*STORED DATA*
_____

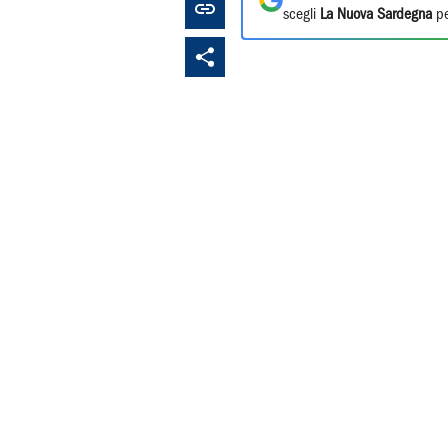
scegli
La Nuova Sardegna
pe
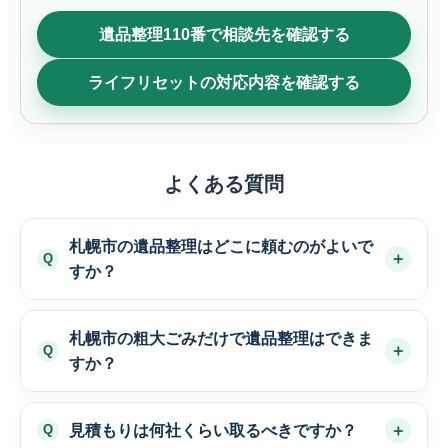
遺品整理110番で相談先を確認する
ライフリセットの対応内容を確認する
よくある質問
札幌市の遺品整理はどこに頼むのがよいで
すか？
札幌市の粗大ごみだけで遺品整理はできま
すか？
見積もりは何社くらい取るべきですか？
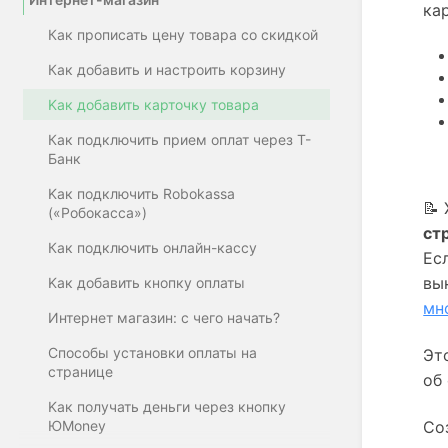
ка
Как прописать цену товара со скидкой
Как добавить и настроить корзину
Kак добавить карточку товара
Как подключить прием оплат через Т-
Банк
Kак подключить Robokassa
📝
(«Робокасса»)
ст
Как подключить онлайн-кассу
Ес
Kак добавить кнопку оплаты
мн
Интернет магазин: с чего начать?
Cпособы установки оплаты на
Эт
странице
об
Kак получать деньги через кнопку
ЮMoney
Со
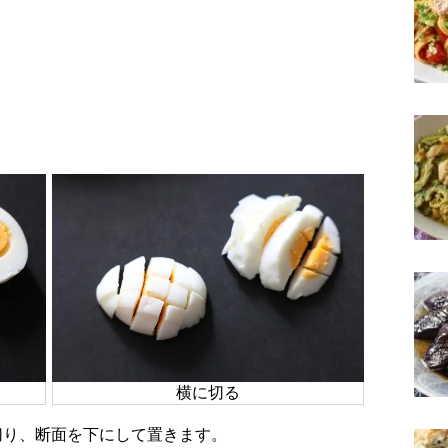
横に切る
に切り、断面を下にして置きます。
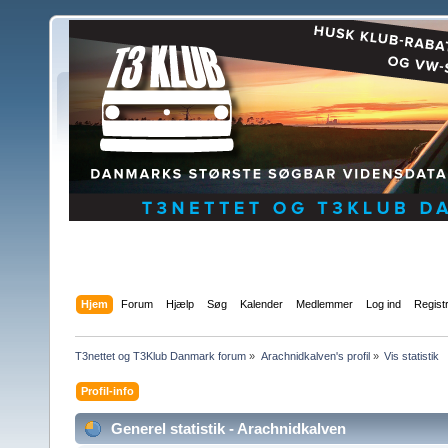
Hjem
Forum
Hjælp
Søg
Kalender
Medlemmer
Log ind
Regist
T3nettet og T3Klub Danmark forum
»
Arachnidkalven's profil
»
Vis statistik
Profil-info
Generel statistik - Arachnidkalven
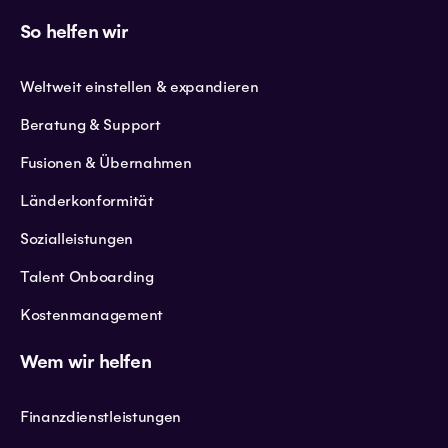
So helfen wir
Weltweit einstellen & expandieren
Beratung & Support
Fusionen & Übernahmen
Länderkonformität
Sozialleistungen
Talent Onboarding
Kostenmanagement
Wem wir helfen
Finanzdienstleistungen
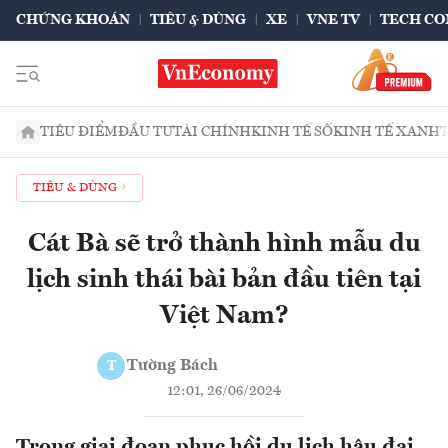
CHỨNG KHOÁN
TIÊU & DÙNG
XE
VNE TV
TECH CO
TIÊU ĐIỂM
ĐẦU TƯ
TÀI CHÍNH
KINH TẾ SỐ
KINH TẾ XANH
TIÊU & DÙNG
Cát Bà sẽ trở thành hình mẫu du
lịch sinh thái bài bản đầu tiên tại
Việt Nam?
Tường Bách
T
12:01, 26/06/2024
Trong giai đoạn phục hồi du lịch hậu đại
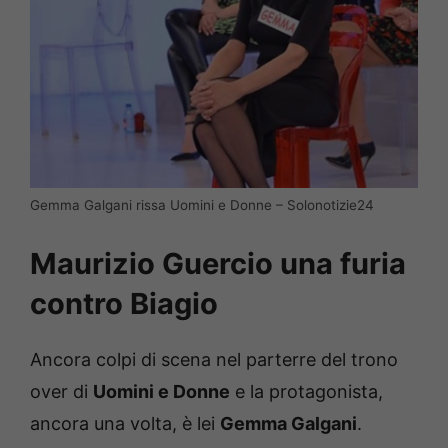
Gemma Galgani rissa Uomini e Donne – Solonotizie24
Maurizio Guercio una furia
contro Biagio
Ancora colpi di scena nel parterre del trono
over di
Uomini e Donne
e la protagonista,
ancora una volta, è lei
Gemma Galgani
.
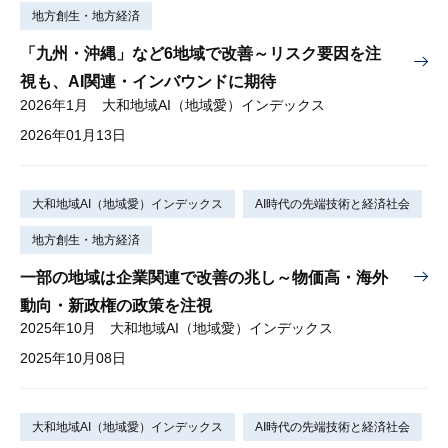
地方創生・地方経済
「九州・沖縄」など6地域で改善～リスク要因を注
視も、AI関連・インバウンドに期待
2026年1月 大和地域AI（地域愛）インデックス
2026年01月13日
大和地域AI（地域愛）インデックス
AI時代の先端技術と経済社会
地方創生・地方経済
一部の地域は企業関連で改善の兆し～物価高・海外
動向・新政権の政策を注視
2025年10月 大和地域AI（地域愛）インデックス
2025年10月08日
大和地域AI（地域愛）インデックス
AI時代の先端技術と経済社会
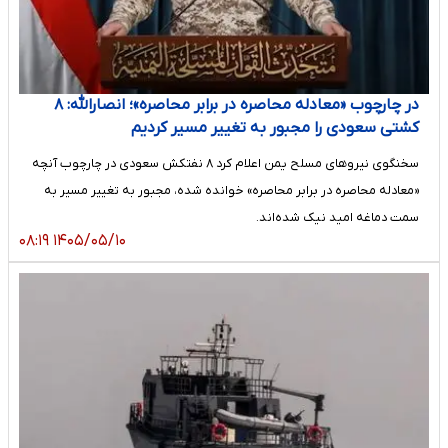
در چارچوب «معادله محاصره در برابر محاصره»؛ انصارالله: ۸
کشتی سعودی را مجبور به تغییر مسیر کردیم
سخنگوی نیروهای مسلح یمن اعلام کرد ۸ نفتکش سعودی در چارچوب آنچه
«معادله محاصره در برابر محاصره» خوانده شده، مجبور به تغییر مسیر به
سمت دماغه امید نیک شده‌اند.
۱۴۰۵/۰۵/۱۰ ۰۸:۱۹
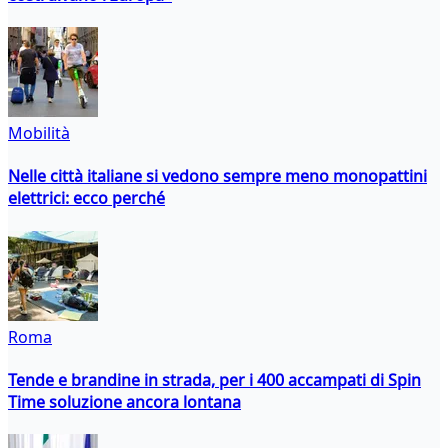
Mobilità
Nelle città italiane si vedono sempre meno monopattini
elettrici: ecco perché
Roma
Tende e brandine in strada, per i 400 accampati di Spin
Time soluzione ancora lontana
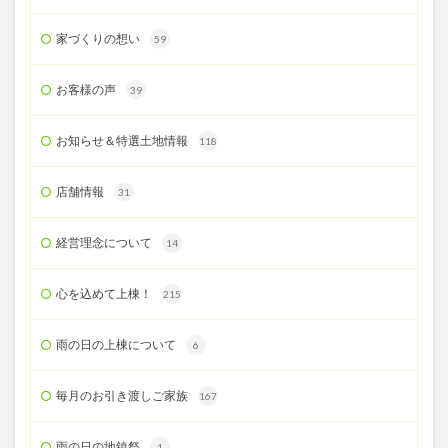
家づくりの想い
59
お客様の声
39
お知らせ＆特選土地情報
118
店舗情報
31
経営理念について
14
心を込めて上棟！
215
雨の日の上棟について
6
毎月のお引き渡しご家族
167
雨の日の地鎮祭
1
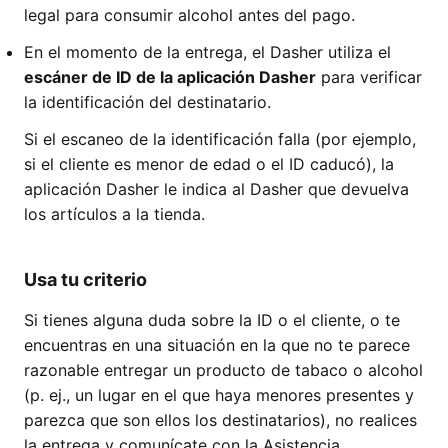
legal para consumir alcohol antes del pago.
En el momento de la entrega, el Dasher utiliza el
escáner de ID de la aplicación Dasher
para verificar
la identificación del destinatario.
Si el escaneo de la identificación falla (por ejemplo,
si el cliente es menor de edad o el ID caducó), la
aplicación Dasher le indica al Dasher que devuelva
los artículos a la tienda.
Usa tu criterio
Si tienes alguna duda sobre la ID o el cliente, o te
encuentras en una situación en la que no te parece
razonable entregar un producto de tabaco o alcohol
(p. ej., un lugar en el que haya menores presentes y
parezca que son ellos los destinatarios), no realices
la entrega y comunícate con la Asistencia.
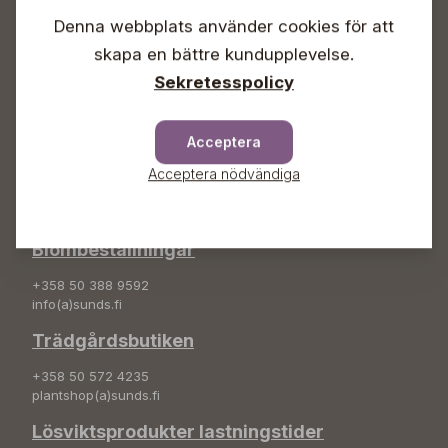
Söndagar Självbetjäning
Denna webbplats använder cookies för att
Info & växel
skapa en bättre kundupplevelse.
Sekretesspolicy
+358 50 388 9592
info(a)sunds.fi
Adress
Acceptera
Acceptera nödvändiga
Sunds Trädgård Ab
Svedenvägen 66
68660 Jakobstad
Blombeställningar
+358 50 388 9592
info(a)sunds.fi
Trädgårdsbutiken
+358 50 572 4235
plantshop(a)sunds.fi
Lösviktsprodukter lastningstider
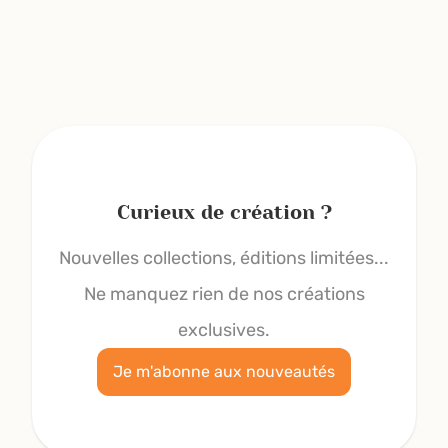
Curieux de création ?
Nouvelles collections, éditions limitées...
Ne manquez rien de nos créations
exclusives.
Je m'abonne aux nouveautés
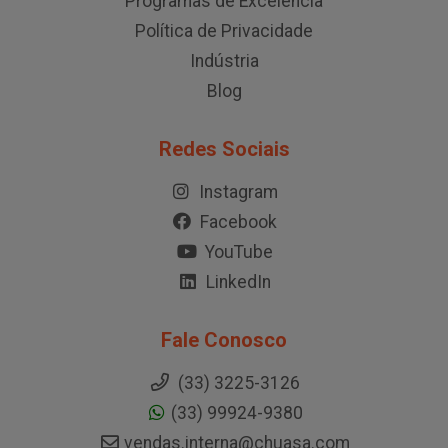
Programas de Excelência
Política de Privacidade
Indústria
Blog
Redes Sociais
Instagram
Facebook
YouTube
LinkedIn
Fale Conosco
(33) 3225-3126
(33) 99924-9380
vendas.interna@chuasa.com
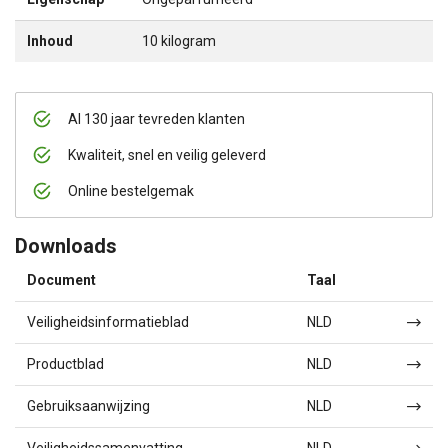
Inhoud
10 kilogram
Al 130 jaar tevreden klanten
Kwaliteit, snel en veilig geleverd
Online bestelgemak
Downloads
Document
Taal
Veiligheidsinformatieblad
NLD
Productblad
NLD
Gebruiksaanwijzing
NLD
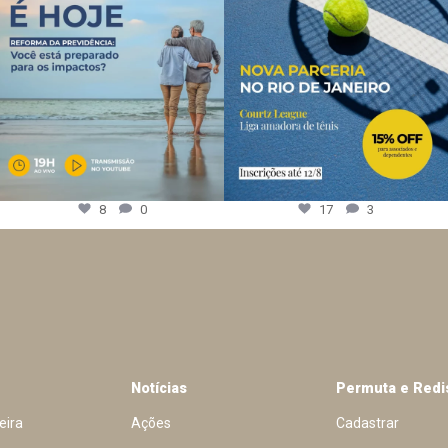
8
0
17
3
Notícias
Permuta e Redi
eira
Ações
Cadastrar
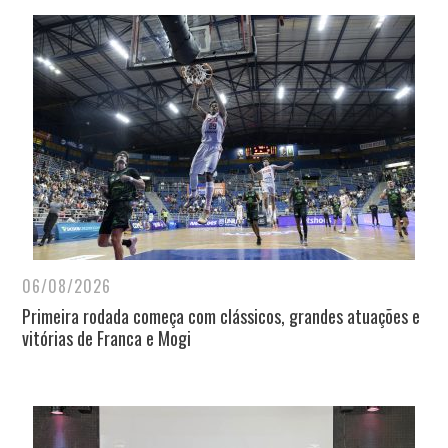
06/08/2026
Primeira rodada começa com clássicos, grandes atuações e
vitórias de Franca e Mogi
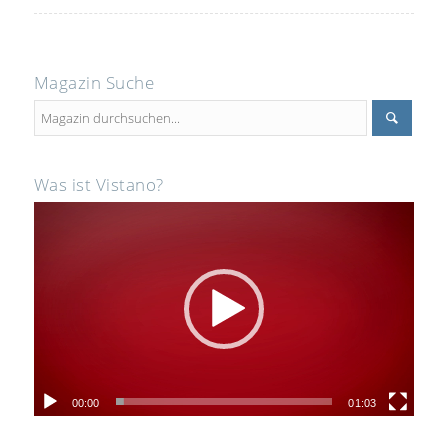
Magazin Suche
Was ist Vistano?
00:00
01:03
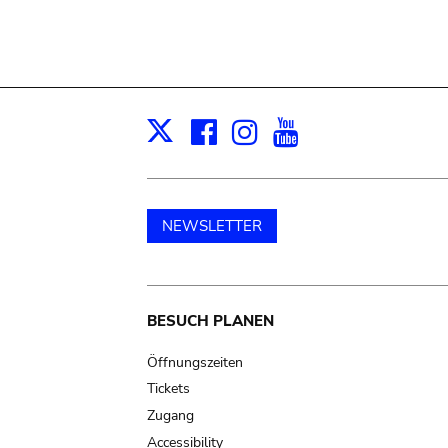
Facebook
Instagram
Youtube
Print
X
NEWSLETTER
Main
BESUCH PLANEN
navigation
Öffnungszeiten
Tickets
Zugang
Accessibility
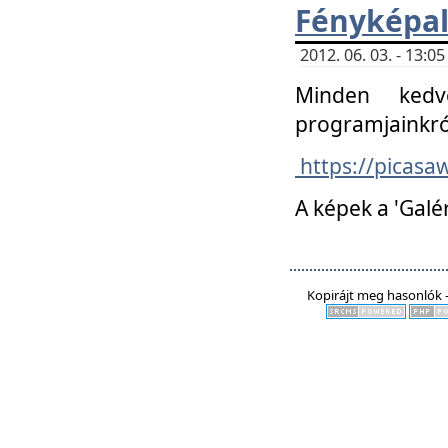
Fényképa
2012. 06. 03. - 13:
Minden kedv
programjainkró
https://picas
A képek a 'Galé
Kopirájt meg hasonlók -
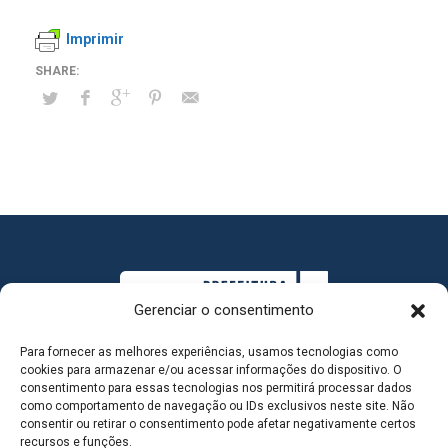
Imprimir
Gerenciar o consentimento
Para fornecer as melhores experiências, usamos tecnologias como
cookies para armazenar e/ou acessar informações do dispositivo. O
consentimento para essas tecnologias nos permitirá processar dados
como comportamento de navegação ou IDs exclusivos neste site. Não
consentir ou retirar o consentimento pode afetar negativamente certos
MAPA DO SITE
recursos e funções.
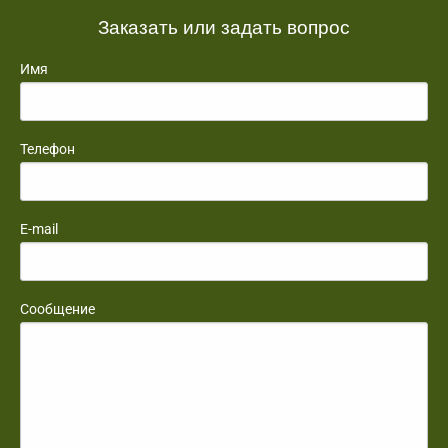
Заказать или задать вопрос
Имя
Телефон
E-mail
Сообщение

_____

*DESCRIPTION OF THE TASK*
Filter the records above for lines containing the word "через", and copy those lines.

*FINISHED TASK*
Как подключить прием оплат через Т-
Kак получать деньги через кнопку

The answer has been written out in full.